A chaotic, funny, intense chase ensues. Will Kunle, Sean and Carlos ever get Emma to the hospital? Will Maddy catch up with them? Will the police get involved and end up shooting someone?
EMERGENCY is engaging, suspenseful, dramatic, and often funny. As a social drama, the movie makes some good points about racial issues. For example, it shows that people’s attitudes about racial issues and other races are influenced by their individual experiences and by what the society around them teaches consciously and unconsciously. However, it eventually takes a politically correct, leftist stance on the subjects of race and racism. Thus, the movie’s premise is to prove Sean is right about his fear of the police and his attitude that white people are often insincere to the point of hypocrisy as well as clueless about what “people of color” experience. So, when a policeman ends up pointing a gun at Kunle, it convinces Kunle, and is meant to convince the viewer, that Sean was right all along about everything, including his warning about not calling 9-1-1.
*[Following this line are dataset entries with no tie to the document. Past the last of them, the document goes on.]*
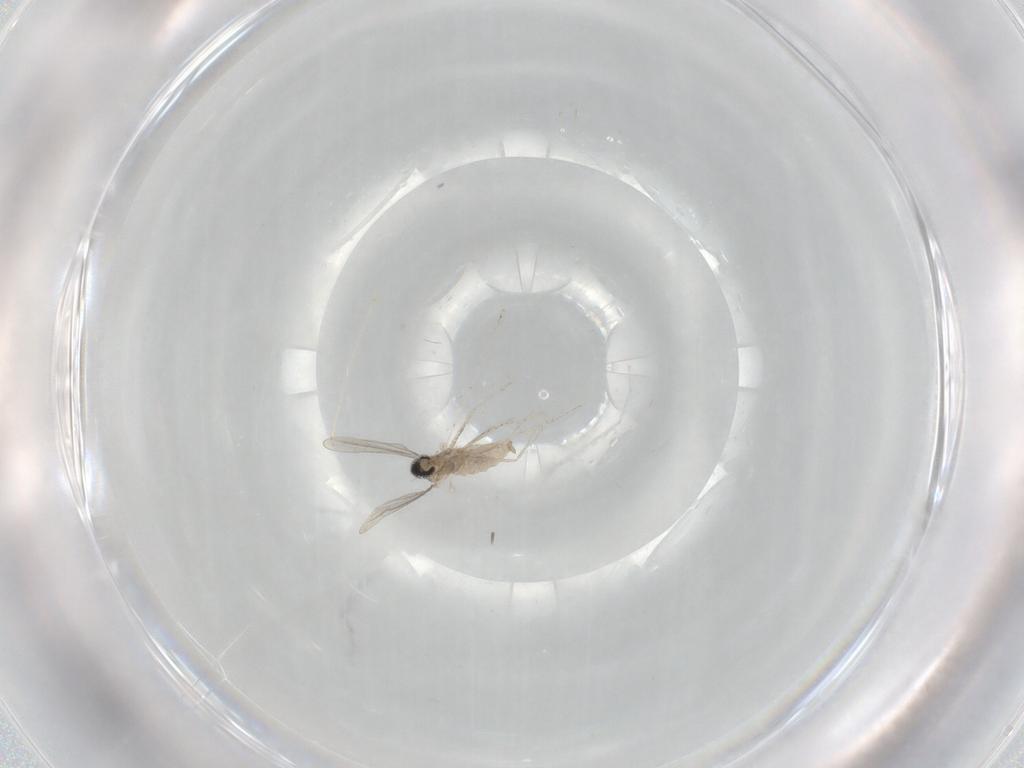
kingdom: Animalia
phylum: Arthropoda
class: Insecta
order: Diptera
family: Cecidomyiidae
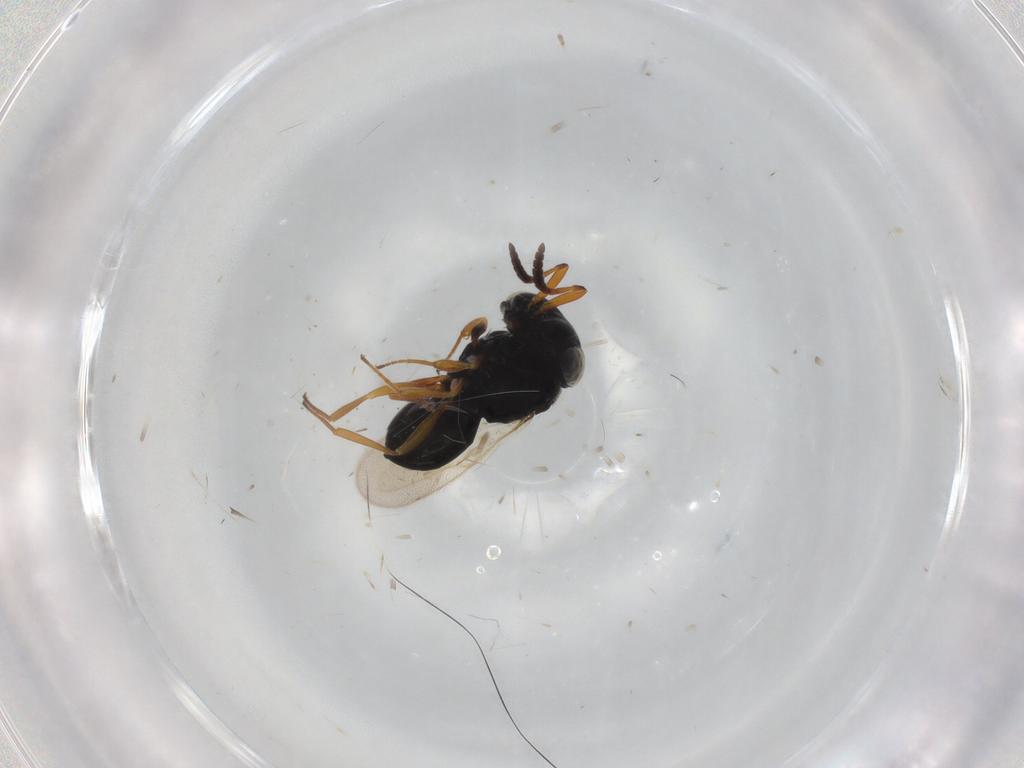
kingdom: Animalia
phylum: Arthropoda
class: Insecta
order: Hymenoptera
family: Scelionidae
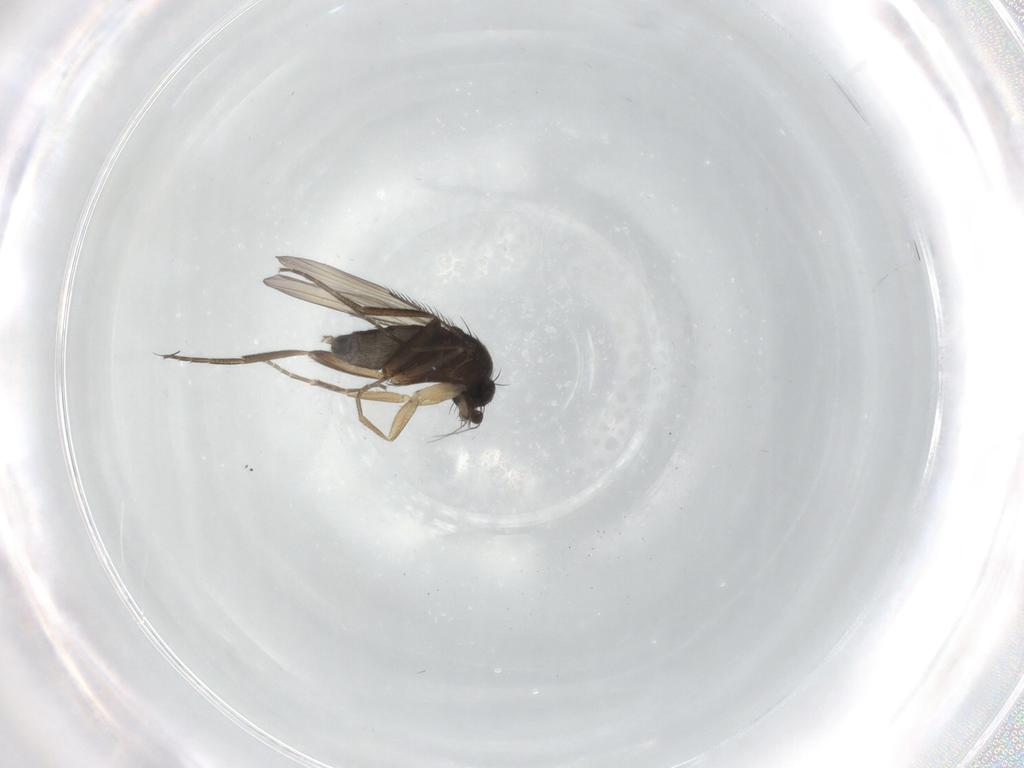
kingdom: Animalia
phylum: Arthropoda
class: Insecta
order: Diptera
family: Phoridae
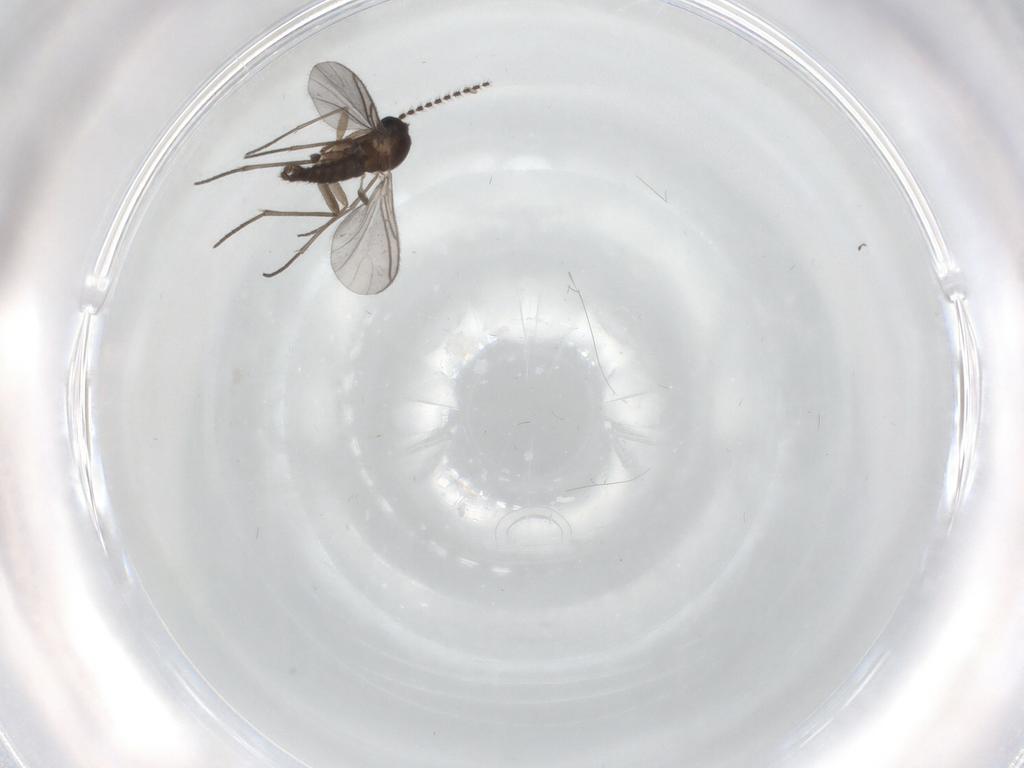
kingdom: Animalia
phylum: Arthropoda
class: Insecta
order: Diptera
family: Sciaridae
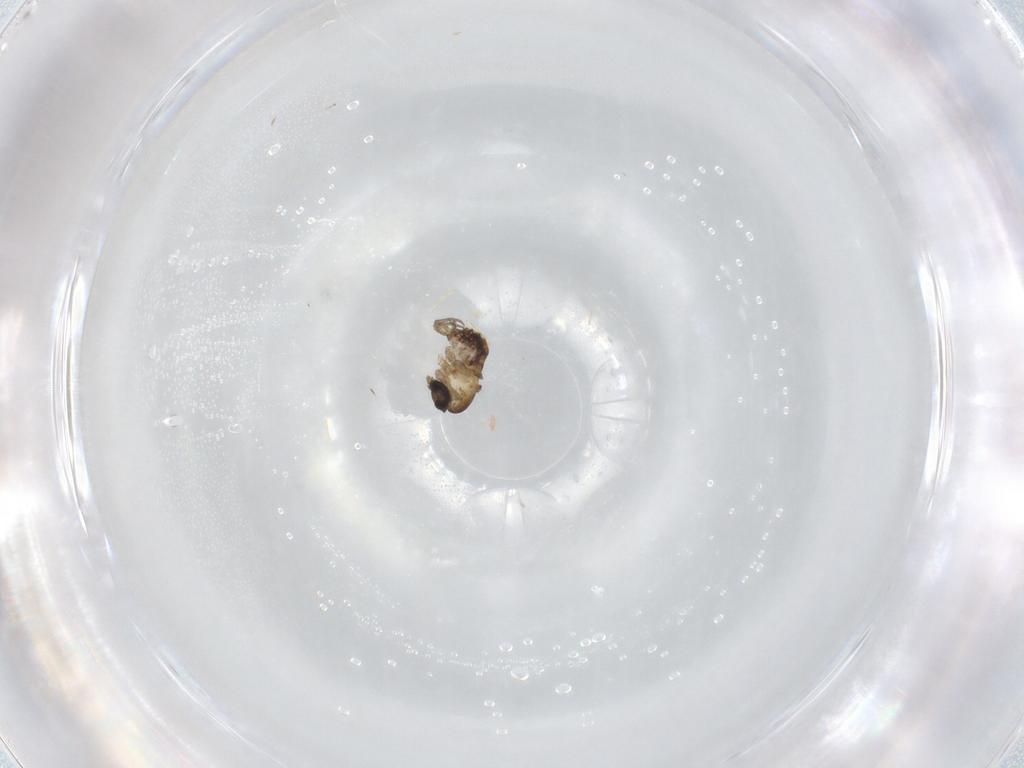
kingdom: Animalia
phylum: Arthropoda
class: Insecta
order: Diptera
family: Psychodidae
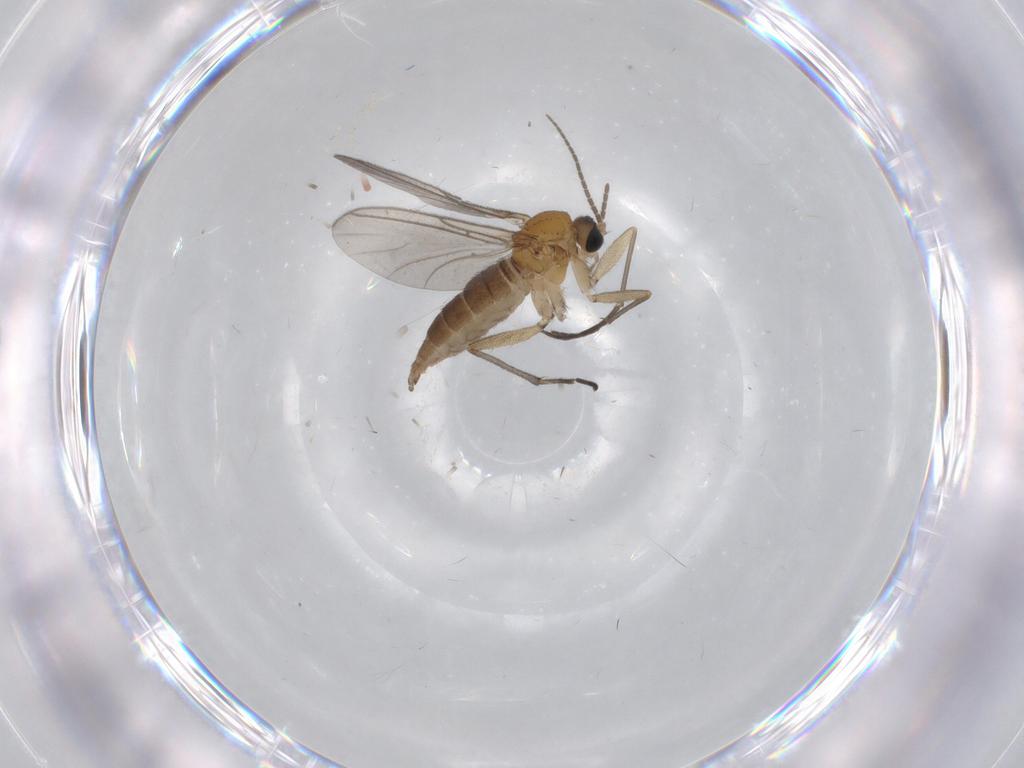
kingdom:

However, the plot to this story a too pat. A series of crazy coincidences leads to a policeman pointing a gun at Kunle. Also, the coincidences started when he, Sean and Carlos started to break the law in the first place and decided not to call 9-1-1. Furthermore, considering the facts from the perspective of the policeman, it’s no wonder he pointed a gun at Kunle. In fact, Kunle is lucky the policeman didn’t fire his gun. Finally, it can be argued that the three young men made a series of dumb decisions that led to their predicament. Also, their predicament is only one example. As such, it represents anecdotal evidence. All this dilutes the legitimacy of the movie’s liberal, leftist conclusions.
EMERGENCY also, sadly, has at last 200 obscenities, including many “f” words. There are also several profanities, as well as lots of alcohol use and some marijuana use. Finally, Sean makes a crude sexual joke in one scene.